Academic research suggests mutual-fund firms use unnecessarily complex language to mislead investors
While mutual-fund investors should by now realize how high fees can eat into their investment returns, they may not be able to put that knowledge to use – and asset managers’ confusing language could be the culprit.
In a working paper titled Disclosure Obfuscation in Mutual Funds, researchers from the University of Washington, Stanford University, and the Wharton School of the University of Pennsylvania took a sample of 38 U.S.-domiciled mutual funds tracking the S&P 500 and analysed them in terms of their total fees, as well as the level of complexity in their disclosures.
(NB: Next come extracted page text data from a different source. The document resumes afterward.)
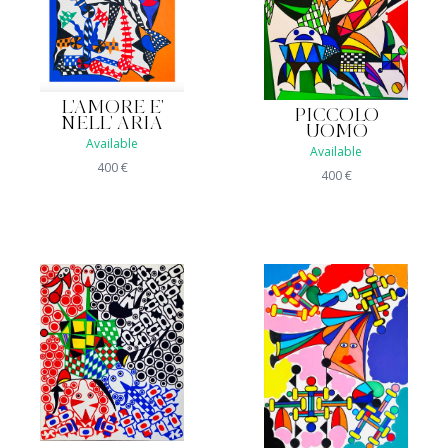
L'AMORE E'
PICCOLO
NELL' ARIA
UOMO
Available
Available
400
€
400
€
“S&P 500 funds have largely homogenous non-discretionary characteristics such as gross investment returns, risks, and regulations,” the researchers said. “At the same time, S&P 500 funds can charge different fees, and so can have heterogeneous net returns.”
To determine the level of complexity in fund disclosures, the researchers looked at four measures of readability in fund prospectuses: the length, determined for both the whole prospectus and the summary expense disclosure; words per sentence, also measured for the entire prospectus and the expense disclosure; the number of funds included in a single prospectus; and repetition of language from the details section of the prospectus in the summary section.
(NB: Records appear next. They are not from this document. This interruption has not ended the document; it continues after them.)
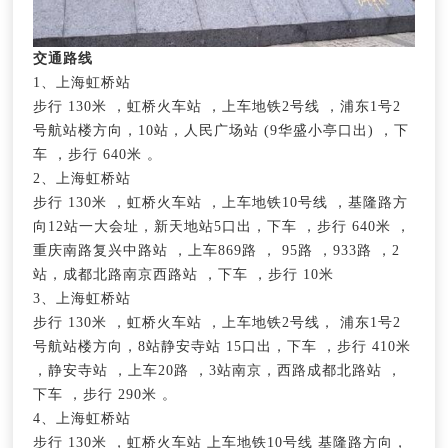
交通路线
1、上海虹桥站
步行 130米 ，虹桥火车站 ，上车地铁2号线 ，浦东1号2
号航站楼方向，10站，人民广场站 (9华盛小亭口出) ，下
车 ，步行 640米 。
2、上海虹桥站
步行 130米 ，虹桥火车站 ，上车地铁10号线 ，基隆路方
向12站一大会址，新天地站5口出，下车 ，步行 640米 ，
重庆南路复兴中路站 ，上车869路 ， 95路 ，933路 ，2
站，成都北路南京西路站 ，下车 ，步行 10米
3、上海虹桥站
步行 130米 ，虹桥火车站 ，上车地铁2号线， 浦东1号2
号航站楼方向，8站静安寺站 15口出，下车 ，步行 410米
，静安寺站 ，上车20路 ，3站南京，西路成都北路站 ，
下车 ，步行 290米 。
4、上海虹桥站
步行 130米 ，虹桥火车站 上车地铁10号线 基隆路方向，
The researchers found that the sample funds had similar pre-expense returns, with the average tracking error clocking in at just 3.5 bps. But the within-year standard deviation of fees was much wider at 51 bps, consistent with funds charging different fees.
Based on subsequent statistical analyses and regressions, they confirmed a positive association between high fund fees and high “narrative complexity” – that is, the length and word density within a fund’s disclosure. They also found that funds whose disclosures had high structural complexity – those with more funds within a single prospectus and with more repetitive language – also tended to have high fees.
The researchers also looked at the role of marketing, with the expectation that fund managers use aggressive marketing in addition to having highly complex disclosures to obscure high fees. “As expected, we find positive associations between marketing and both narrative complexity and structural complexity,” the researchers said.
However, they stopped short of saying that mutual-fund firms are purposefully using wordy and confusing language to hide high fees. “[I]t is possible that the managers of high-fee funds do not realize that unnecessarily complex disclosures obfuscate fees,” the researchers said. “That said, our findings do indicate that managers of high-fee funds have not embraced the [U.S. Securities and Exchange Commission’s] repeated efforts to reduce mutual fund disclosure complexity.”